Mayweather Snr was “a hustler”, who “got involved in the street life”, explained Floyd. He served five years in prison. They are close today, but Floyd’s aim is “to try and break the circle” for his own children. But the boxer, retired two years now after a succession of super-fights, also aims to create opportunities for other talented boxers from the projects.
“Gervonta Davis is very talented. He has a very interesting story,” he explained of the rising star who is expected to fight Britain’s super-featherweight Liam Walsh in the near future.
“This is a kid who stayed in different foster homes and an orphanage and beat all the odds. A fighter who had 10 fights, never seen on TV. As soon as I saw him walk in the room I said, ‘He’s going to be world champion’.
“I got him six fights and within 24 months he’s world champion. He has the potential to be the closest thing to Floyd Mayweather. It’s going to be extremely hard to do those record-breaking numbers. It took many years for me to build the fan base like this. It takes a lot of hard work and dedication. But I know it pays off in the long run.”

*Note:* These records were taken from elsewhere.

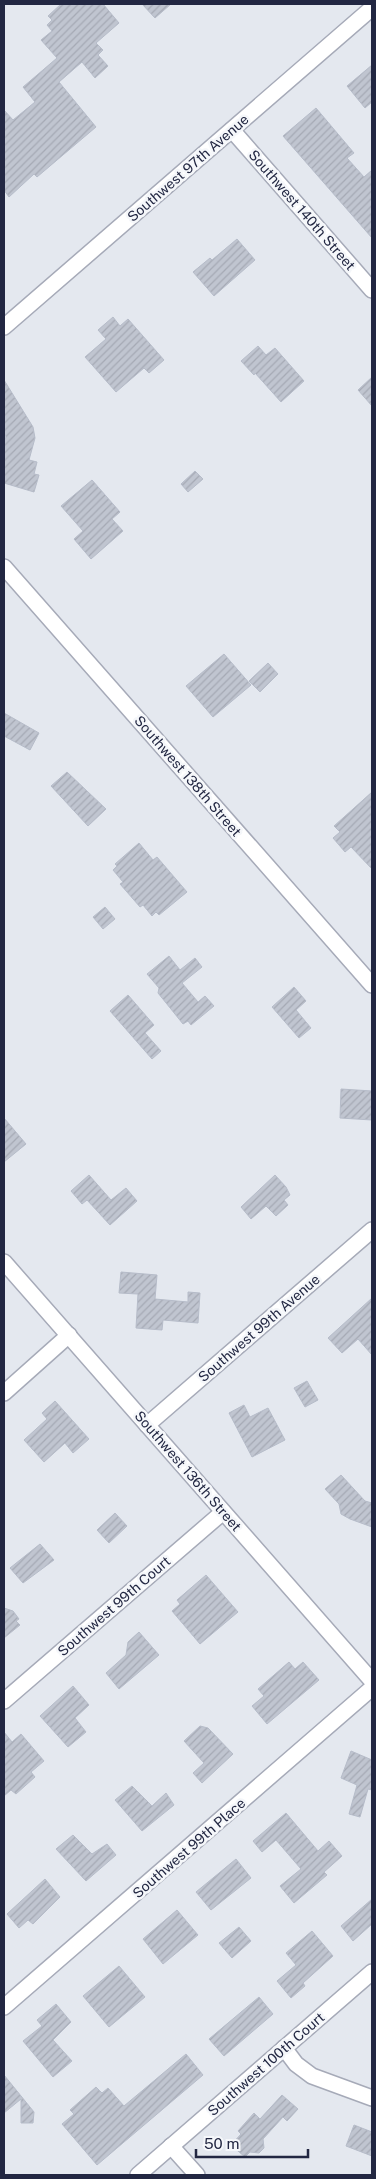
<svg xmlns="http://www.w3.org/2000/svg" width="376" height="2179" font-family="'Public Sans',sans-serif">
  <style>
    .building { fill: url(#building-hatch); stroke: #b6bcc9 }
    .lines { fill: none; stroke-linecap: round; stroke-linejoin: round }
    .minor-casing { stroke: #a6aab8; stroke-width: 18 }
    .minor { stroke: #fff; stroke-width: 15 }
    .labels { text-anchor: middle; stroke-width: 5; stroke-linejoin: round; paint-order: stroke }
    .street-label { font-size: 14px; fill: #222742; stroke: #f5f7fa }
  </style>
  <defs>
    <pattern id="building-hatch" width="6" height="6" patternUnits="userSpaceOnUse" patternTransform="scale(1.25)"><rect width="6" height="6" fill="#c0c5d0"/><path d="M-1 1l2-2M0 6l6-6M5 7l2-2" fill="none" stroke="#a5a9b4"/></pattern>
  </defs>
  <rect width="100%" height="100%" fill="#e4e8ef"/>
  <!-- building -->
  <g class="building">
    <path d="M61,4H103L119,23L96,43L103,50L98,55L108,66L95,78L82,62L59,82L96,127L37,177L34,174L9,197L4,190V110L13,120L35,102L23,87L57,58L41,40L52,31L47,25L52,20L48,16Z"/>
    <path d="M142,4H171L155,18Z"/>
    <path d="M372,65V102L365,108L347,86Z"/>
    <path d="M316,108L354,153L347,158L364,177L372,170V238L283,136Z"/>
    <path d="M237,239L255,260L214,296L193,272L210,258L212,260Z"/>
    <path d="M113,317L120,326L128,319L164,360L149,373L144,368L116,392L85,357L106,339L98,330Z"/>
    <path d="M258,346L266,355L275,348L304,381L281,402L255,373L254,375L241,361Z"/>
    <path d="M372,377V406L358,390Z"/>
    <path d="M4,380L33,427L35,438L29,460L37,462L34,474L39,475L34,492L4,483V441L6,437L4,433Z"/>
    <path d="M195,471L203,479L188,492L181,484Z"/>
    <path d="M92,480L120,512L112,519L123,531L91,559L74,539L83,531L61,506Z"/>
    <path d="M224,654L251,685L213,717L186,686Z"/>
    <path d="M268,663L278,674L260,692L249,681Z"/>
    <path d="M4,713L39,733L30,750L4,736Z"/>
    <path d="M67,772L106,809L88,826L51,786Z"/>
    <path d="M372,792V869L351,847L345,852L333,838L340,832L334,826Z"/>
    <path d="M139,843L153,860L157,857L187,892L159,915L156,912L152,916L143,905L140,907L120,884L123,882L113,870L117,866L115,864Z"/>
    <path d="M105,907L115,919L103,929L93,917Z"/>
    <path d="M169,956L180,970L195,958L202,967L182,983L198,1002L205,996L214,1006L191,1025L188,1021L183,1024L158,993L159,988L147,974Z"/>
    <path d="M294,987L306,1001L296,1010L311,1028L299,1038L272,1007Z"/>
    <path d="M128,995L154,1025L145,1033L161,1051L152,1059L110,1011Z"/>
    <path d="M341,1089L372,1091V1120L340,1118Z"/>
    <path d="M4,1118L26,1144L4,1162Z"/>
    <path d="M89,1175L111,1200L126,1188L137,1201L110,1225L87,1200L82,1204L71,1191Z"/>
    <path d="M275,1175L286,1187L290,1195L284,1200L288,1205L276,1216L266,1206L251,1219L241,1207Z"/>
    <path d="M121,1272L157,1275L155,1299L188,1302V1292L200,1293L198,1323L163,1320L162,1330L136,1328L138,1294L119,1293Z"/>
    <path d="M372,1298V1355L358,1339L342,1353L328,1338Z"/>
    <path d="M307,1381L318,1400L305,1407L294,1388Z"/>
    <path d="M55,1401L89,1439L73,1453L65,1443L44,1462L24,1440L47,1419L42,1413Z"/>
    <path d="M244,1405L250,1417L268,1408L285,1440L252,1457L229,1413Z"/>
    <path d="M341,1475L365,1501L372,1503V1527L350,1519L341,1514L339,1504L325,1489Z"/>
    <path d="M115,1513L127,1526L109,1543L97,1530Z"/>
    <path d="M40,1544L54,1560L23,1583L10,1568Z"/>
    <path d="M206,1575L238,1612L200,1644L172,1611L180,1604L177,1600Z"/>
    <path d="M4,1608L13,1611L19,1619L16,1621L20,1625L4,1638Z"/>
    <path d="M139,1632L159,1655L119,1689L106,1673L126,1655L128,1642Z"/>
    <path d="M289,1662L295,1669L303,1662L319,1680L267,1724L252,1706L264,1696L258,1689Z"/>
    <path d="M73,1686L89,1705L75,1718L86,1732L68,1747L40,1716Z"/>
    <path d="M200,1726L208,1728L233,1754L202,1783L193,1773L204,1763L184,1741Z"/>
    <path d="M4,1732L12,1742L21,1734L44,1761L31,1772L35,1777L16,1794L11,1790L4,1796Z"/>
    <path d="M351,1751L372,1760V1790L368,1789L360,1817L349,1814L357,1785L341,1778Z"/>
    <path d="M132,1786L152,1806L166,1793L174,1805L142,1831L115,1800Z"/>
    <path d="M286,1813L318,1851L329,1841L342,1856L324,1872L327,1875L294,1903L280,1886L301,1869L276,1840L262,1852L253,1841Z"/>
    <path d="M73,1835L92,1854L107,1844L116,1855L86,1881L56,1849Z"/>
    <path d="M236,1859L251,1878L211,1910L196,1892Z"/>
    <path d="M45,1879L60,1897L33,1924L28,1920L19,1928L7,1914Z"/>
    <path d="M372,1899V1924L353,1941L341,1926Z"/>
    <path d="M177,1910L198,1935L163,1964L143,1939Z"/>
    <path d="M239,1927L251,1941L232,1958L219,1943Z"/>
    <path d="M312,1931L333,1956L303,1983L305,1986L291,1998L277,1981L296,1965L286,1953Z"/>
    <path d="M119,1966L145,1997L109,2027L83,1996Z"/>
    <path d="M259,1997L273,2014L224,2056L209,2039Z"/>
    <path d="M56,2004L71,2022L53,2040L72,2061L53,2077L23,2041L42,2026L37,2020Z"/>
    <path d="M186,2054L203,2075L97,2165L62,2124L74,2114L70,2110L96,2087L102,2093L108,2088L124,2106Z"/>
    <path d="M4,2075L34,2112L33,2123H21V2099L4,2113Z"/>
    <path d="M282,2095L298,2109L287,2121L283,2117L263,2139L264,2148L259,2153L250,2152L245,2157L231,2145L241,2134L238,2131L254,2113L260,2119Z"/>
    <path d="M354,2125L372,2132V2156L346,2146Z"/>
  </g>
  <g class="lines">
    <defs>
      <g id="minor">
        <path d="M232,130L372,290"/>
        <path d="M4,327L372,8"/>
        <path d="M4,567L372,985"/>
        <path d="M4,1262L372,1681"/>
        <path d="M4,1393L69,1335"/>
        <path d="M147,1425L372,1230"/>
        <path d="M4,1701L223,1512"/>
        <path d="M4,2007L372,1688"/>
        <path d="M284,2048L296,2064L312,2076L372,2098"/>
        <path d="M171,2146L197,2175"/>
        <path d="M138,2175L372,1972"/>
      </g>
    </defs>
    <!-- minor casing -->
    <use href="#minor" class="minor-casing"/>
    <!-- minor -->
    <use href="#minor" class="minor"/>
  </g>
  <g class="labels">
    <!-- street labels -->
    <g class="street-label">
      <text transform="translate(188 168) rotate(-41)" y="5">Southwest 97th Avenue</text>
      <text transform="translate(302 210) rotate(49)" y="5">Southwest 140th Street</text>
      <text transform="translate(188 776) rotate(49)" y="5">Southwest 138th Street</text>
      <text transform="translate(259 1328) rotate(-41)" y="5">Southwest 99th Avenue</text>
      <text transform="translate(188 1471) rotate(49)" y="5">Southwest 136th Street</text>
      <text transform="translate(114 1606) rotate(-41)" y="5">Southwest 99th Court</text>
      <text transform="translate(189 1848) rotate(-41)" y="5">Southwest 99th Place</text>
      <text transform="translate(266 2064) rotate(-41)" y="5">Southwest 100th Court</text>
    </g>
  </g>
  <!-- border -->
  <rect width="376" height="2179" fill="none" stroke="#222742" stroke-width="10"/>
  <!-- scale -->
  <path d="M196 2149v8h112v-8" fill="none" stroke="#222742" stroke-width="2.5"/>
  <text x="204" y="2149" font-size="15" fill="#222742" stroke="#f5f7fa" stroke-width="4" paint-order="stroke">50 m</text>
</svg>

Looking back on his career, he said: “Different days I think about different victories. Ricky Hatton is one of those fights. I respect Ricky Hatton. He’s a warrior. He’s a hell of a warrior.”
Then one small regret. “It was always one of my dreams to come to the UK and fight.” Mayweather feels a special relationship with UK fans. “I’m going to always bleed the red, white and blue. I represented the US in the Olympics, I love my country. But the US fans will love you on Monday, if you lose they’ll hate you on Tuesday, if you win it will be back to loving you on Wednesday.
“The thing about these UK fans is if they are with you, they’re with you. I’ve got calls from Africa, all around the world, to do a tour, but I said the UK fans first, always. These fans have been loyal and paid hard-earned money to come out there and support me.”
Mayweather then touched on the burning issue of whether he would ever fight McGregor, in a boxing-meets-MMA super fight, which could generate over £300 million.
“McGregor has bosses. I don’t have a boss. If Conor McGregor really wants to fight me, we can make it happen. But is he blowing smoke up everybody’s a–?
“In one fight I made more than Conor McGregor has made in his whole career. The difference between me and him is this: He has to fight. If I was him and I was smart, before I lose again in the UFC, I’d let Floyd Mayweather kick my a– for a lot of money. It makes business sense.”
If that fight ever goes ahead, Mayweather will become the first ever billion dollar boxer in earnings. That’s why he is ‘Money’.